**INSTRUCTION:**
With images excluded, write out each entry below exactly as given.

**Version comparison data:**
+++++

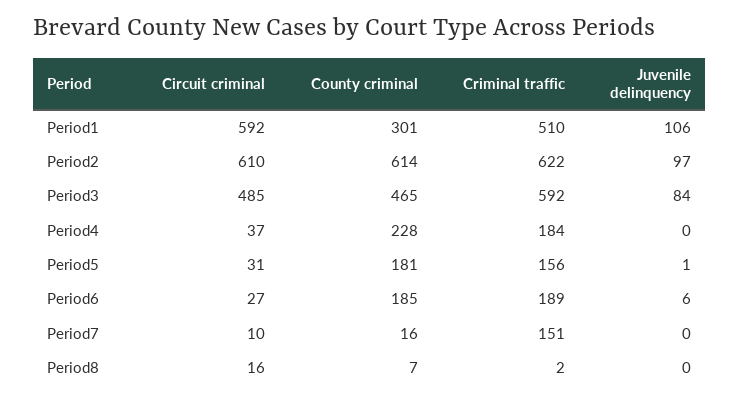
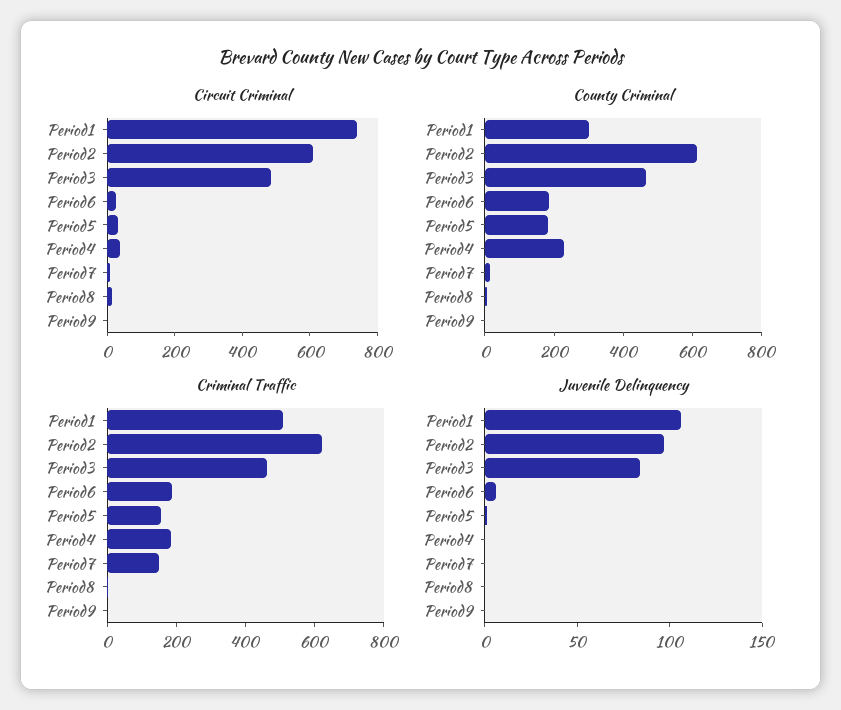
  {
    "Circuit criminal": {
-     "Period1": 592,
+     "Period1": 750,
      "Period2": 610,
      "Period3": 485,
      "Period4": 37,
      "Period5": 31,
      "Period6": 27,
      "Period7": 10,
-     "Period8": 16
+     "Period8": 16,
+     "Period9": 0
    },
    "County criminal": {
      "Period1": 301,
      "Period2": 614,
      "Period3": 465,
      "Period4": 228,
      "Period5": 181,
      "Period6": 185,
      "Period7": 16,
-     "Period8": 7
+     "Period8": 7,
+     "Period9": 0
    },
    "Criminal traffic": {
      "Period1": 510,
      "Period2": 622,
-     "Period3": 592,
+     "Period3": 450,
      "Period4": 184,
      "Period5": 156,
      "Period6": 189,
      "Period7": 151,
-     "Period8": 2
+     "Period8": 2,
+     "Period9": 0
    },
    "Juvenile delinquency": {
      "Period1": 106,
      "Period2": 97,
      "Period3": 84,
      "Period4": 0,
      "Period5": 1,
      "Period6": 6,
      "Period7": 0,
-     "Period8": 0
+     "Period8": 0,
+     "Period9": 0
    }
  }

+++++

**THE COMPLETED TASK:**
  {
    "Circuit criminal": {
-     "Period1": 592,
+     "Period1": 750,
      "Period2": 610,
      "Period3": 485,
      "Period4": 37,
      "Period5": 31,
      "Period6": 27,
      "Period7": 10,
-     "Period8": 16
+     "Period8": 16,
+     "Period9": 0
    },
    "County criminal": {
      "Period1": 301,
      "Period2": 614,
      "Period3": 465,
      "Period4": 228,
      "Period5": 181,
      "Period6": 185,
      "Period7": 16,
-     "Period8": 7
+     "Period8": 7,
+     "Period9": 0
    },
    "Criminal traffic": {
      "Period1": 510,
      "Period2": 622,
-     "Period3": 592,
+     "Period3": 450,
      "Period4": 184,
      "Period5": 156,
      "Period6": 189,
      "Period7": 151,
-     "Period8": 2
+     "Period8": 2,
+     "Period9": 0
    },
    "Juvenile delinquency": {
      "Period1": 106,
      "Period2": 97,
      "Period3": 84,
      "Period4": 0,
      "Period5": 1,
      "Period6": 6,
      "Period7": 0,
-     "Period8": 0
+     "Period8": 0,
+     "Period9": 0
    }
  }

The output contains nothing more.